REQUIRED WORK: Below are some records. Copy every line in them that holds "between".

RECORDS FOR THE TASK:
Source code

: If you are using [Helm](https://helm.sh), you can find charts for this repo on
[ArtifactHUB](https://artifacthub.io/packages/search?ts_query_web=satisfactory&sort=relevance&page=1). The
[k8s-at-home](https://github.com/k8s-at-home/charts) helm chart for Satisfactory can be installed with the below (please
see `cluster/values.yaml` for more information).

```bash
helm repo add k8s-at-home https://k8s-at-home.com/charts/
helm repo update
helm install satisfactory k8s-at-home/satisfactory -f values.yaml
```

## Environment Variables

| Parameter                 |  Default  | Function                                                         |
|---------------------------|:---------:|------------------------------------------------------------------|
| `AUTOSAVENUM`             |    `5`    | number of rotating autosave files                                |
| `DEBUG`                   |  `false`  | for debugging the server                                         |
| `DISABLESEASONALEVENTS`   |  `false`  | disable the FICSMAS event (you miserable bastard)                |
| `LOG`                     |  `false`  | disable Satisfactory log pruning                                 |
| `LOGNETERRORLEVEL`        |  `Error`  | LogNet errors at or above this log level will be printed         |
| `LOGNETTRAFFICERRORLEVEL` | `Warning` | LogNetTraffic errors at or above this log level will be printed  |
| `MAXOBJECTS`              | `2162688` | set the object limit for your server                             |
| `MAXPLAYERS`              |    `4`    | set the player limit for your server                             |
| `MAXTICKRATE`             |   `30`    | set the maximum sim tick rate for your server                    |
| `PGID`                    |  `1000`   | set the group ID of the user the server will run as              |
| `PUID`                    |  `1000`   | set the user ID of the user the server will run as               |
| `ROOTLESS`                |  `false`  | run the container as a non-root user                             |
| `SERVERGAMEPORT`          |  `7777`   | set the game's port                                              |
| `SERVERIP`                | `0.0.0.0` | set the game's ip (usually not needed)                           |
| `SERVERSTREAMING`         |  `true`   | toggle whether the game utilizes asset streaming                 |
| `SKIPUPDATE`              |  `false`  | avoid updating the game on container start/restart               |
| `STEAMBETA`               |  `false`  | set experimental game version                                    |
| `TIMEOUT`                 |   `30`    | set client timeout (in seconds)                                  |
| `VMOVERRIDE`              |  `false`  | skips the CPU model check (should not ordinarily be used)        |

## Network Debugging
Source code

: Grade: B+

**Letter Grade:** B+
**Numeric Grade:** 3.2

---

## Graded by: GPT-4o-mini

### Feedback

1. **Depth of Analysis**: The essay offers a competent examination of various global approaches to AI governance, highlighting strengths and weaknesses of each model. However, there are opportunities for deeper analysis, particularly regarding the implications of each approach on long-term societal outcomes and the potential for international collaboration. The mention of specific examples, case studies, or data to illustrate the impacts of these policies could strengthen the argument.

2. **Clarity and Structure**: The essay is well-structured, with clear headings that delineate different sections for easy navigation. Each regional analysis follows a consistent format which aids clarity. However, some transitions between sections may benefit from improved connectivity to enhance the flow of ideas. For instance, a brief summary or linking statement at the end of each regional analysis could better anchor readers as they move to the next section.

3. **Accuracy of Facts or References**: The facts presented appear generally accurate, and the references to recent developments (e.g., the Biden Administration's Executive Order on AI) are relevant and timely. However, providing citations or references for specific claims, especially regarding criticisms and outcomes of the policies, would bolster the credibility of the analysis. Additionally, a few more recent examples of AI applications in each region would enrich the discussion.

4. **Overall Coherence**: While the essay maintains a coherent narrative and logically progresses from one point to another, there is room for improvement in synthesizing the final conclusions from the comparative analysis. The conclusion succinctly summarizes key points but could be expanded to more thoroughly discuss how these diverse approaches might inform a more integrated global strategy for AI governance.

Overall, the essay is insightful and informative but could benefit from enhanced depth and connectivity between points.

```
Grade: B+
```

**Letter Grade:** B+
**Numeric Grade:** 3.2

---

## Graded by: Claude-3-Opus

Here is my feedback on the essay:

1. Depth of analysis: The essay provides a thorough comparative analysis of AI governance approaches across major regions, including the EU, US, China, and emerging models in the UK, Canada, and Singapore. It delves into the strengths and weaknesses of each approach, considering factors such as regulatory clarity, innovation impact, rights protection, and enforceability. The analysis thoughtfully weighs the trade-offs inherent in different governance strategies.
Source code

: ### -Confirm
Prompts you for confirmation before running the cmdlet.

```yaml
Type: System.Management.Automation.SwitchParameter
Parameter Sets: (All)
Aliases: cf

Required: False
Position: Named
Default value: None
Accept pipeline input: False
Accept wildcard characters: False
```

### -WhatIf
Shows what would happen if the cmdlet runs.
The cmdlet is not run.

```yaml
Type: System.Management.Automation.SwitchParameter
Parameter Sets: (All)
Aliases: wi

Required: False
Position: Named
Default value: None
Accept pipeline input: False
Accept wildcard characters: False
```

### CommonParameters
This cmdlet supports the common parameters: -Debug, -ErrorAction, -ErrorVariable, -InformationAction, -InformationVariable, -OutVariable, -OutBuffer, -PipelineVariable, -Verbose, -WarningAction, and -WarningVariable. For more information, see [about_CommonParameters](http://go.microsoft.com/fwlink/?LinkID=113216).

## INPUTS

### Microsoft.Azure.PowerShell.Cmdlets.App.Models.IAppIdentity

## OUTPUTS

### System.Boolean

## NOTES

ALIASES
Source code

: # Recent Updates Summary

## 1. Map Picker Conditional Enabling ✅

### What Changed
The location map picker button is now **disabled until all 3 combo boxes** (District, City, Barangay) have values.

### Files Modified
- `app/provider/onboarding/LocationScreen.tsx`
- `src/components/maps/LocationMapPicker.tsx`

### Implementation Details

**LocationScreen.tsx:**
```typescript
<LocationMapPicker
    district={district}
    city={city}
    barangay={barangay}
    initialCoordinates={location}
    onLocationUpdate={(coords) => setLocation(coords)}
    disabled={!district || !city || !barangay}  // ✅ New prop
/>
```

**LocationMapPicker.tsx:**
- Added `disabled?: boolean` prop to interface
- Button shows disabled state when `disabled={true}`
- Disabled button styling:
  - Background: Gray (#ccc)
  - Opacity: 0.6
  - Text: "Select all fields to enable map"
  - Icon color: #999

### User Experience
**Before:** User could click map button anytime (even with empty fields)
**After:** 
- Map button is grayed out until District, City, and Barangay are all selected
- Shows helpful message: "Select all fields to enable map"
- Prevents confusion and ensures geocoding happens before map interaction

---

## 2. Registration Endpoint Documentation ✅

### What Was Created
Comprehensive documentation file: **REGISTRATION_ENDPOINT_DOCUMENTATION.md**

EXPECTED ANSWER:
2. **Clarity and Structure**: The essay is well-structured, with clear headings that delineate different sections for easy navigation. Each regional analysis follows a consistent format which aids clarity. However, some transitions between sections may benefit from improved connectivity to enhance the flow of ideas. For instance, a brief summary or linking statement at the end of each regional analysis could better anchor readers as they move to the next section.
Overall, the essay is insightful and informative but could benefit from enhanced depth and connectivity between points.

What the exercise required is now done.